Karikatur Pemred Harian Analisa, War Djamil ()
Oleh: War Djamil
DI Bandung 19-20 September 2024. Organisasi serumpun pers nasional yakni Serikat Perusahaan Pers (SPS) mengadakan dua acara pokok, Rapat Kerja Nasional (Rakernas) SPS dan perayaan HUT Ke-78 SPS.
Selain itu diisi tiga acara yaitu Dialog Media, penyerahan Anugerah SPS 2024 serta pelantikan pengurus SPS Provinsi. Acara di hotel yang digunakan peserta Konferensi Asia Afrika (KAA) tahun 1955, Hotel Savoy Homann itu, juga menghasilkan rekomendasi penguatan eksistensi SPS dan media massa di Indonesia.
Salah satu butir yakni penegasan ulang atas keputusan Kongres SPS 2011 di Denpasar, Bali. Organisasi SPS merupakan asosiasi perusahaan pers mengakomodir perusahaan pers cetak, penyiaran dan siber (multiplatform and multichannel). Ini bermakna SPS memiliki “kekuatan” khusus dari sisi keanggotaan media massa. Ini harus dicatat.

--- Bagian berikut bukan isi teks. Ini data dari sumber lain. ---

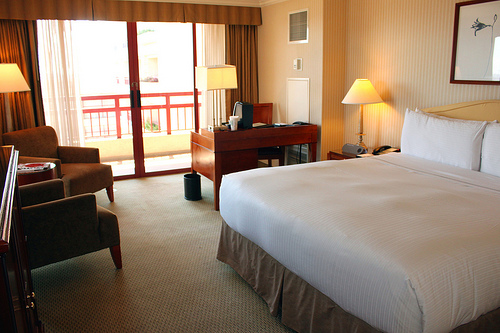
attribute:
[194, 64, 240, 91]
lamp shade — square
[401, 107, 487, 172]
pillow — white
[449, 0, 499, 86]
picture — framed, hanging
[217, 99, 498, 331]
bed — white, large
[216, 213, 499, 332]
bed skirt — tan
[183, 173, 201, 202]
trash can — black, small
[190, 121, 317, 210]
desk — brown, wooden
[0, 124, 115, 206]
chair — brown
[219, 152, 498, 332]
sheet — white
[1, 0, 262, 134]
curtains — hanging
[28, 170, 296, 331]
carpet — tan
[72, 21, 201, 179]
door — glass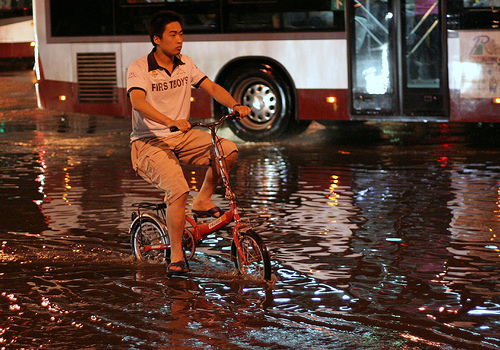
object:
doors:
[347, 0, 405, 122]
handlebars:
[167, 124, 181, 134]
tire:
[219, 61, 294, 144]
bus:
[29, 0, 499, 145]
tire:
[128, 212, 172, 267]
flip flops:
[163, 257, 192, 275]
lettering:
[151, 82, 169, 92]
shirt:
[125, 45, 210, 145]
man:
[123, 10, 251, 275]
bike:
[127, 110, 272, 283]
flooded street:
[0, 69, 499, 349]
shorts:
[128, 127, 239, 207]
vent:
[75, 50, 120, 105]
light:
[57, 92, 69, 103]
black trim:
[188, 73, 207, 89]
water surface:
[0, 71, 499, 349]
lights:
[189, 170, 197, 177]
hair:
[147, 10, 185, 47]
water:
[0, 68, 499, 349]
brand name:
[206, 214, 223, 230]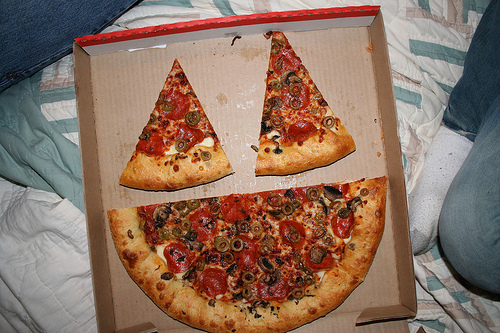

Sekian puluh tahun, semula wadah ini bernama Serikat Penerbit Suratkabar (SPS), beralih menjadi Serikat Perusahaan Pers (SPS). Singkatan tetap SPS, yang sudah populer dan melekat di hati kalangan pers nasional. Meski kata ke-3 Suratkabar menjadi Pers.
Perubahaan nama wajar. Itu sajalah kemajuan dan perkembangan media, seirama kemajuan teknologi di bidang media massa. Sangat dimaklumi pengembangan media erat kaitannya beberapa kemajuan bidang lain yang menyentuh media.
Contoh : Berawal perlunya penyebaran informasi, lahir media. Kerja jurnalistik dengan tingkat jurnalisme sesuai masa itu. Lalu diperkaya dengan jurnalisme warga (citizen journalism). Saat era digital kehadiran internet, muncul media siber dengan keilmuan mencuat yakni jurnalisme siber (cyber journalism).
Tak cuma itu. Peralatan wartawan ikut modern sesuai teknologi canggih. Kamera tak lagi pakai film, tetapi kamera digital. Mesin tik berganti komputer sekaligus pengiriman berita tanpa telepon/faksimil melainkan via internet yang praktis dan cepat.
Produk jurnalistik turut berubah. Kini dikenal media online, aplikasi, media elektronik (electronic newspaper/e-paper). Itu cerminan kemajuan dan perkembangan media abad 20 dan 21.
SPS kini. Ya, SPS kini berubah dari yang dikenal dulu. Keanggotaan awal hanya perusahaan media cetak (koran/tabloid/majalah). Kini, seperti diungkap di atas, terdiri perusahaan media penyiaran (radio dan televisi) serta media siber, selain media cetak.
Apa yang diharapkan dari keputusan Kongres di Bali itu?. Antara lain tentu penguatan wadah ini dalam upaya peningkatan media dari berbagai sisi.
Organisasi SPS diharap ikut menumbuhkembangkan media. Meski tugas utama keberadaan media massa menjadi tanggungjawab perusahaan media itu sendiri (baca : pemilik/penerbit/pengelola) termasuk perkembangannya.
Namun, keberadaan SPS kiranya ikut memberi sumbangsih pemikiran, mendorong serta memberi motivasi sekaligus menemukan solusi dalam upaya peningkatan kualitas dan kuantitas media, khususnya yang menjadi anggota SPS.
Misi ini tak mungkin dilakukan SPS sendiri. Tentu butuh kolaborasi dengan berbagai pihak. Termasuk dengan pihak pemerintah serta perusahaan pers. Jalinan ini patut diwujudkan, sehingga upaya peningkatan media dari bagai sisi, terjadi secara terus menerus seirama kemajuan zaman.
Kunci utama di sini tentu media ingin memenuhi kebutuhan publik. Sering saya utarakan dalam Kolom Pojok Pers ini, dua prinsip utama yang mesti diketahui publik : Pertama, pers melaksanakan tugasnya dalam memenuhi hak atas informasi (rights to information). Kedua, hak masyarakat publik untuk tahu (rights to know).
Jangan lupa, itu sebenarnya menjadi tugas atau kewajiban negara untuk memenuhinya (obligation to fulfil).
Jadi, jika SPS bekerja. Ayo, itu bagian dari penjabaran fungsi dan peran SPS. Ini bagian dari arti penting eksistensi SPS di kancah pers nasional. Semoga SPS berhasil !.